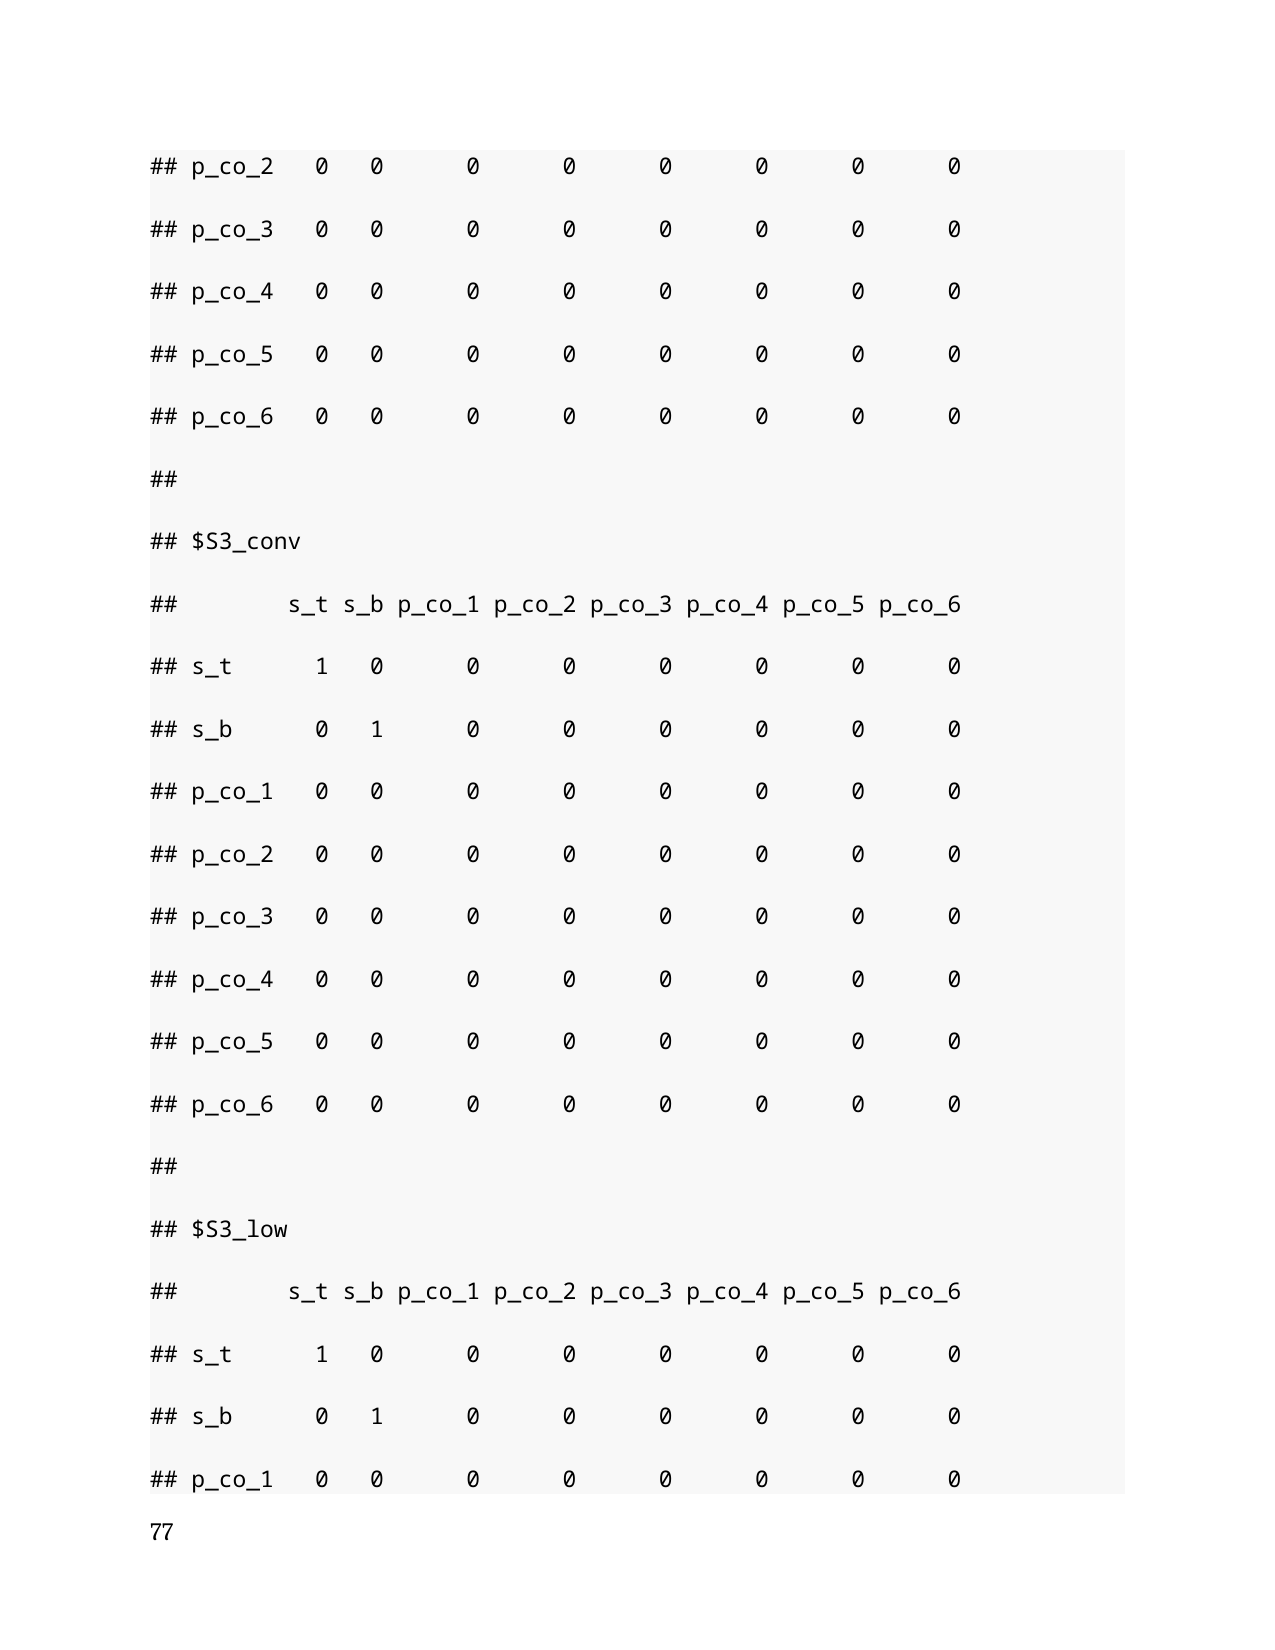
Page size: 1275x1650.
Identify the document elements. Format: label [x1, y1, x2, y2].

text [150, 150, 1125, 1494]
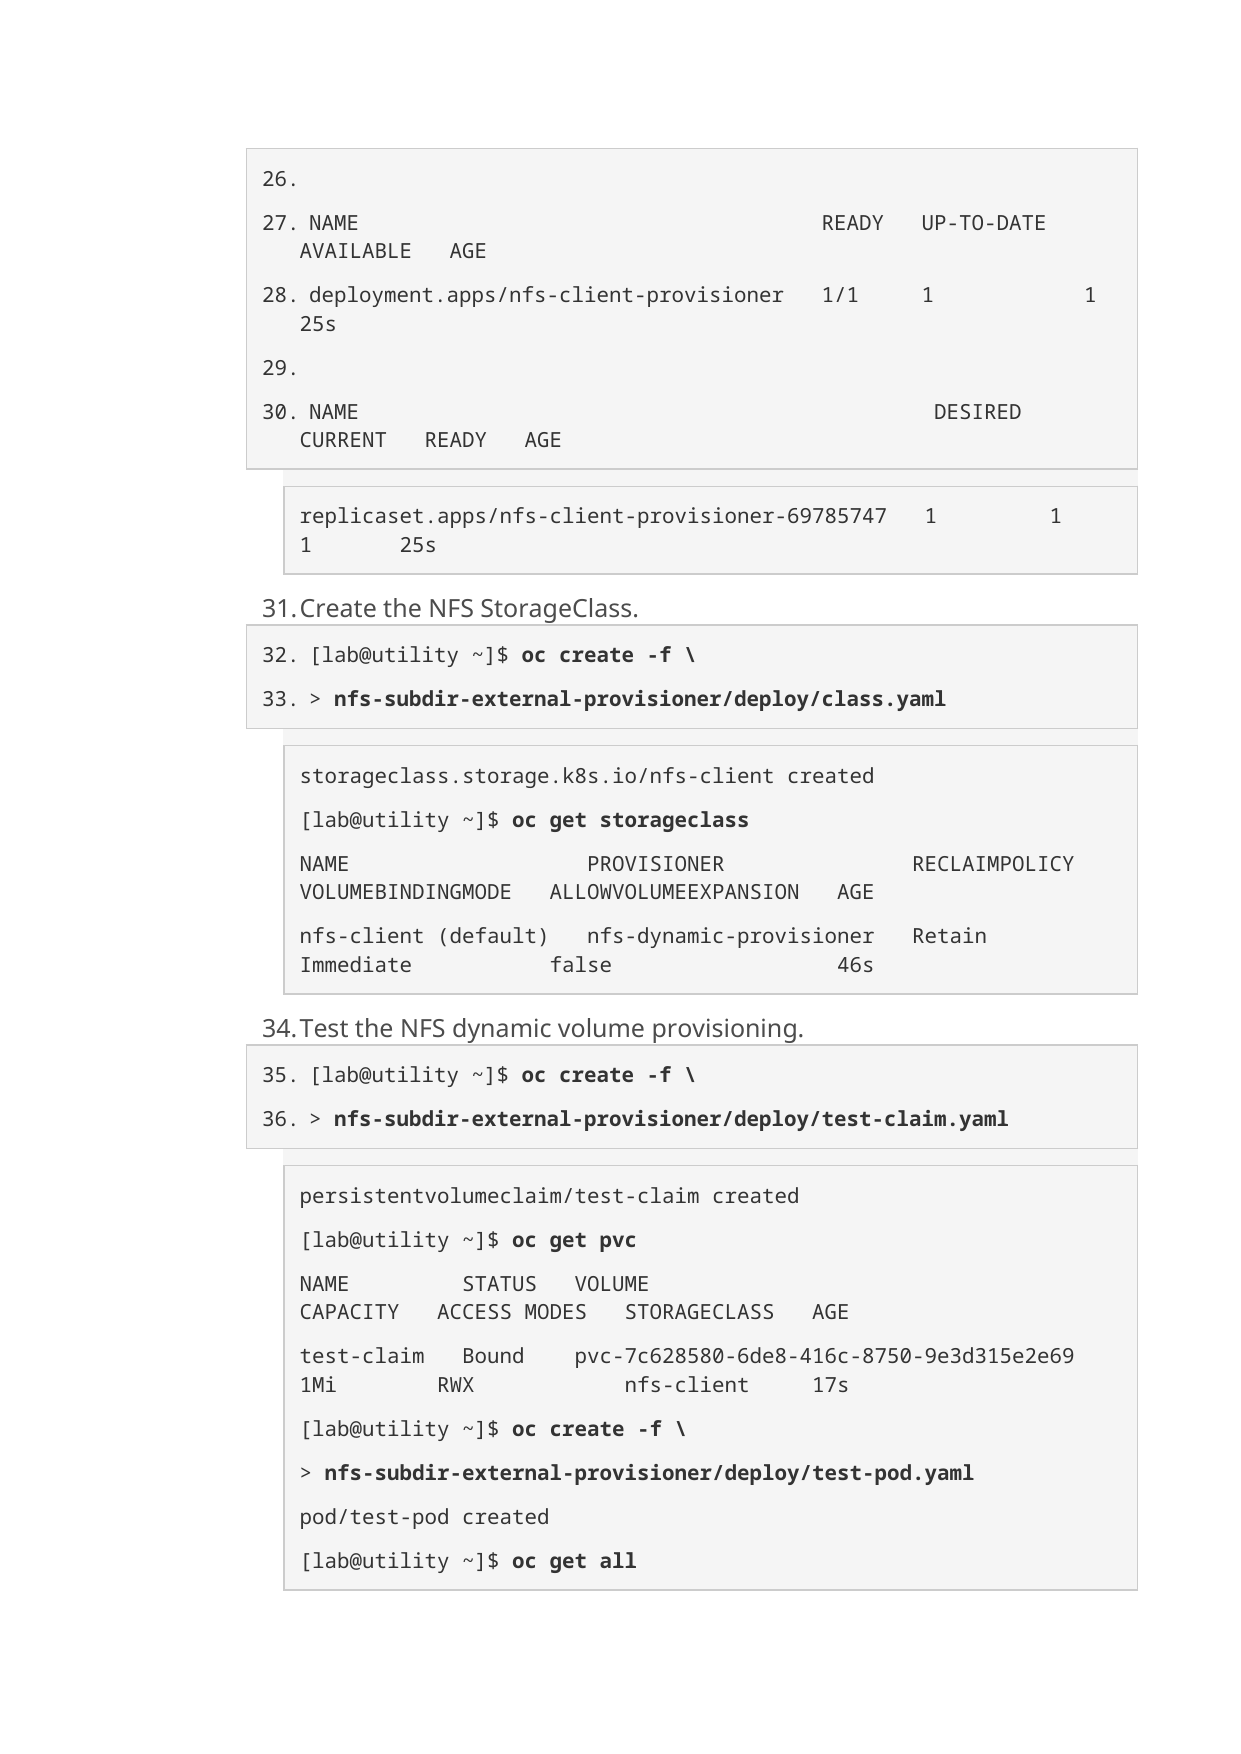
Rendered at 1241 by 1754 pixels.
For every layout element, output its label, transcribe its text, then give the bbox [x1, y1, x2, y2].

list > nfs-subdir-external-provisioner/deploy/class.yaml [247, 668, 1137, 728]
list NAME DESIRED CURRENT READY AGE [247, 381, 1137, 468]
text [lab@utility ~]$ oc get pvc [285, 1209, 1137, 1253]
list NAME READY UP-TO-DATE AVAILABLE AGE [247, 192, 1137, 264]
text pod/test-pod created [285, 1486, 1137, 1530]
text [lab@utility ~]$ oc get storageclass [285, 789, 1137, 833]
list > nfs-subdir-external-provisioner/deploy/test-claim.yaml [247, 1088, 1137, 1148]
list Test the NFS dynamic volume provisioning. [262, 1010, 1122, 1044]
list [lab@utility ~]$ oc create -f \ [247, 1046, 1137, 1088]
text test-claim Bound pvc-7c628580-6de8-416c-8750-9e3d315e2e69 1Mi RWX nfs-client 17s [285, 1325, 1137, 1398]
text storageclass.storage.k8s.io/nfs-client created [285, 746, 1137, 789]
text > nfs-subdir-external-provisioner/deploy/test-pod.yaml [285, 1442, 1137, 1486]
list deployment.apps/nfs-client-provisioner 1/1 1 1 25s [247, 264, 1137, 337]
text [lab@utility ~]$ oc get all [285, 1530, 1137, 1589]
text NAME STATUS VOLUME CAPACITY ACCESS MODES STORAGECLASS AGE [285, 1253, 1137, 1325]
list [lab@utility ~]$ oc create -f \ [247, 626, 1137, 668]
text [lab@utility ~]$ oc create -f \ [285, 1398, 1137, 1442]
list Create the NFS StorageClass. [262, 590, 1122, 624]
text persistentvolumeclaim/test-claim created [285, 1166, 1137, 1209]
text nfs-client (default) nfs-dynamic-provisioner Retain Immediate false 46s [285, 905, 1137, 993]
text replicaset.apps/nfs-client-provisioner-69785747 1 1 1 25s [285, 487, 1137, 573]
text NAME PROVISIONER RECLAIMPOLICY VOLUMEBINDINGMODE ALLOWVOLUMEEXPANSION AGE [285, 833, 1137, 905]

__What the exercise asks__
Return the material above exactly; the images stay out.

__Written response__
Page size: 1275x1650.
Identify the document elements. Format: label [x1, y1, x2, y2].

text [150, 150, 1125, 1494]
Rendered at 1241 by 1754 pixels.
For every layout element, output its label, transcribe its text, then give the bbox [x1, y1, x2, y2].

list > nfs-subdir-external-provisioner/deploy/class.yaml [247, 668, 1137, 728]
list NAME DESIRED CURRENT READY AGE [247, 381, 1137, 468]
text [lab@utility ~]$ oc get pvc [285, 1209, 1137, 1253]
list NAME READY UP-TO-DATE AVAILABLE AGE [247, 192, 1137, 264]
text pod/test-pod created [285, 1486, 1137, 1530]
text [lab@utility ~]$ oc get storageclass [285, 789, 1137, 833]
list > nfs-subdir-external-provisioner/deploy/test-claim.yaml [247, 1088, 1137, 1148]
list Test the NFS dynamic volume provisioning. [262, 1010, 1122, 1044]
list [lab@utility ~]$ oc create -f \ [247, 1046, 1137, 1088]
text test-claim Bound pvc-7c628580-6de8-416c-8750-9e3d315e2e69 1Mi RWX nfs-client 17s [285, 1325, 1137, 1398]
text storageclass.storage.k8s.io/nfs-client created [285, 746, 1137, 789]
text > nfs-subdir-external-provisioner/deploy/test-pod.yaml [285, 1442, 1137, 1486]
list deployment.apps/nfs-client-provisioner 1/1 1 1 25s [247, 264, 1137, 337]
text [lab@utility ~]$ oc get all [285, 1530, 1137, 1589]
text NAME STATUS VOLUME CAPACITY ACCESS MODES STORAGECLASS AGE [285, 1253, 1137, 1325]
list [lab@utility ~]$ oc create -f \ [247, 626, 1137, 668]
text [lab@utility ~]$ oc create -f \ [285, 1398, 1137, 1442]
list Create the NFS StorageClass. [262, 590, 1122, 624]
text persistentvolumeclaim/test-claim created [285, 1166, 1137, 1209]
text nfs-client (default) nfs-dynamic-provisioner Retain Immediate false 46s [285, 905, 1137, 993]
text replicaset.apps/nfs-client-provisioner-69785747 1 1 1 25s [285, 487, 1137, 573]
text NAME PROVISIONER RECLAIMPOLICY VOLUMEBINDINGMODE ALLOWVOLUMEEXPANSION AGE [285, 833, 1137, 905]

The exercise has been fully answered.